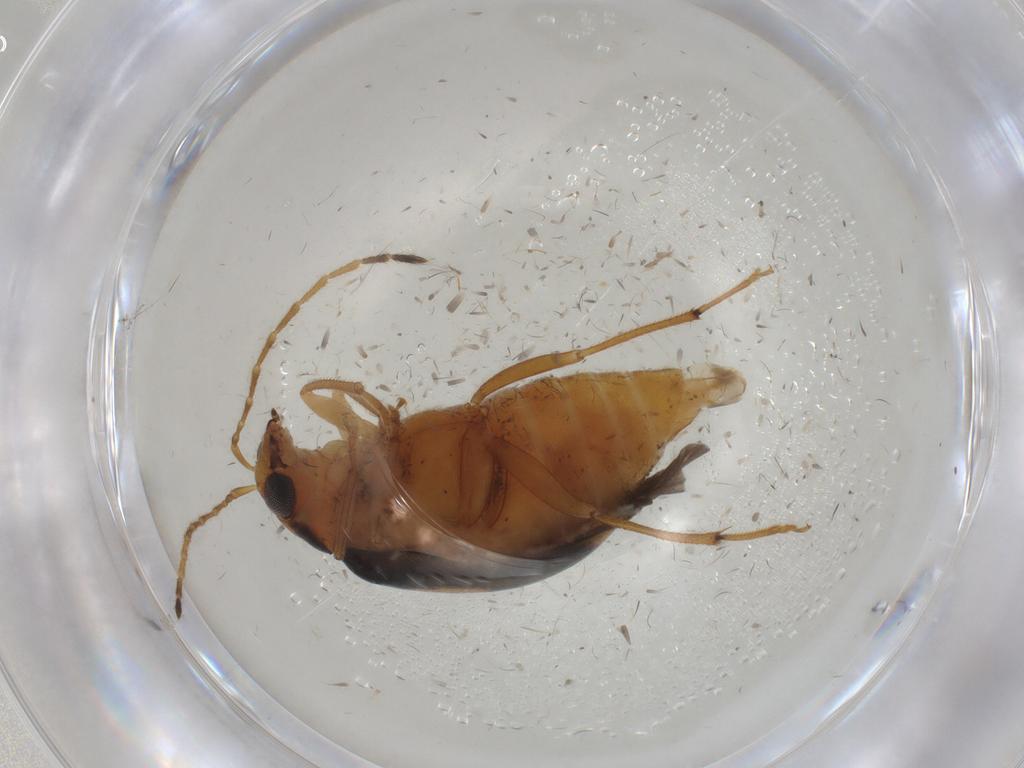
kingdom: Animalia
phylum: Arthropoda
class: Insecta
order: Coleoptera
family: Chrysomelidae
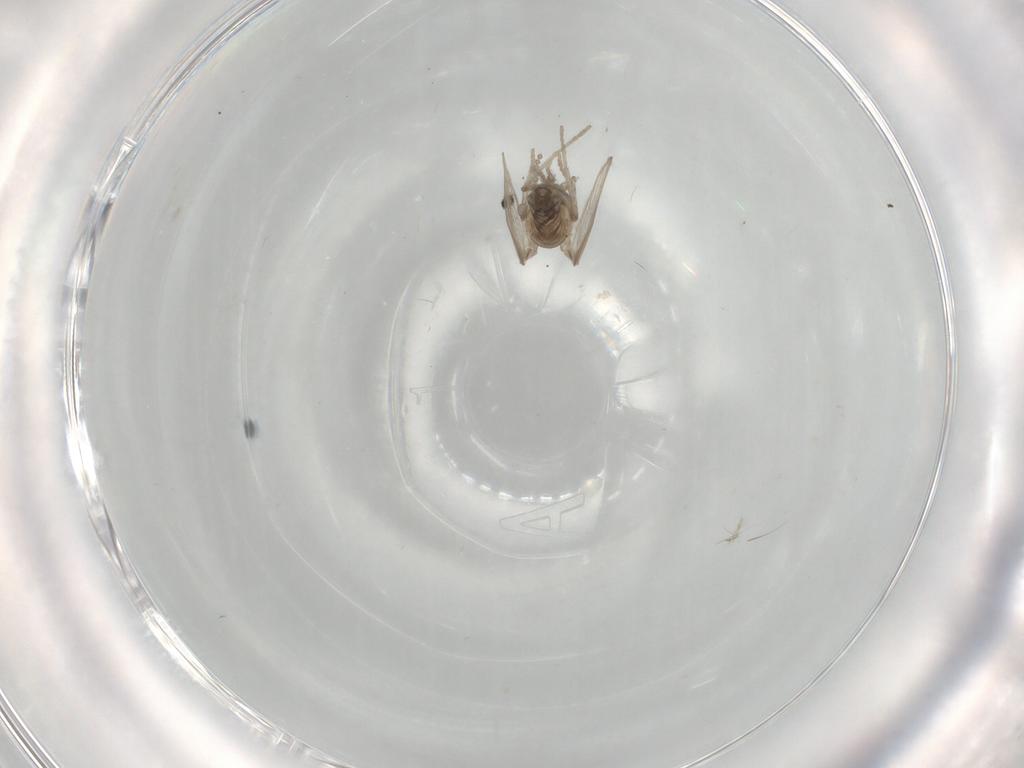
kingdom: Animalia
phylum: Arthropoda
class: Insecta
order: Diptera
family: Psychodidae
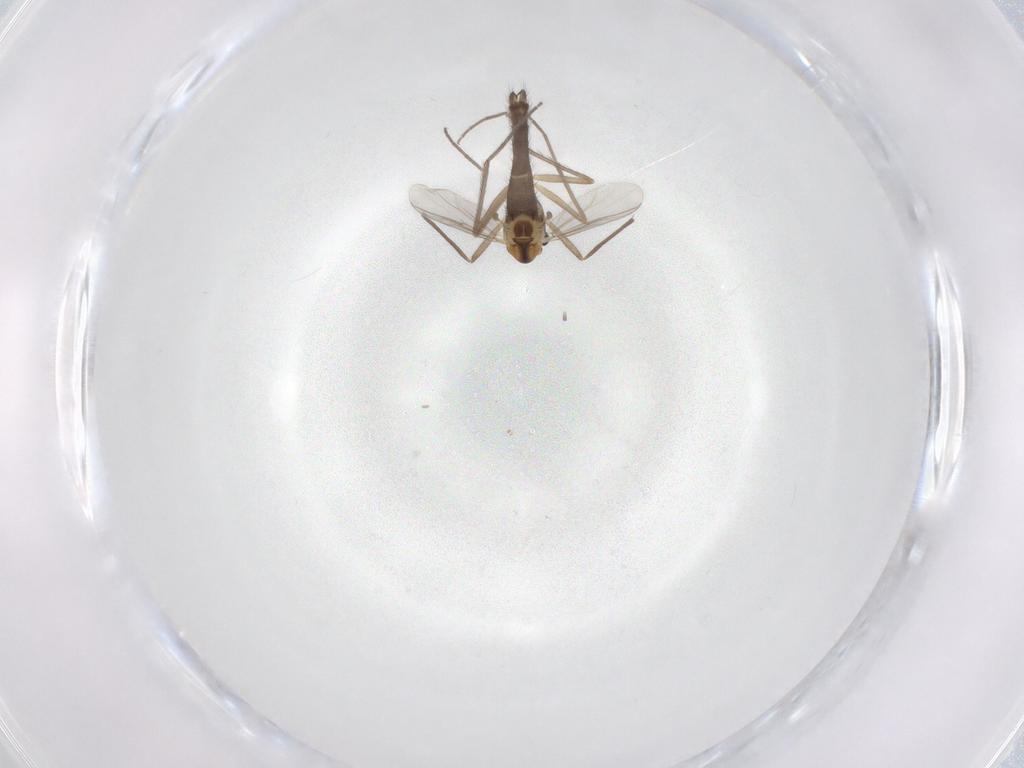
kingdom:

|---|

• Written instruction
Print every line of the material above word for word, leaving out the pictures.

• Reply to the exercise
kingdom: Animalia
phylum: Arthropoda
class: Insecta
order: Coleoptera
family: Chrysomelidae
kingdom: Animalia
phylum: Arthropoda
class: Insecta
order: Diptera
family: Psychodidae
kingdom:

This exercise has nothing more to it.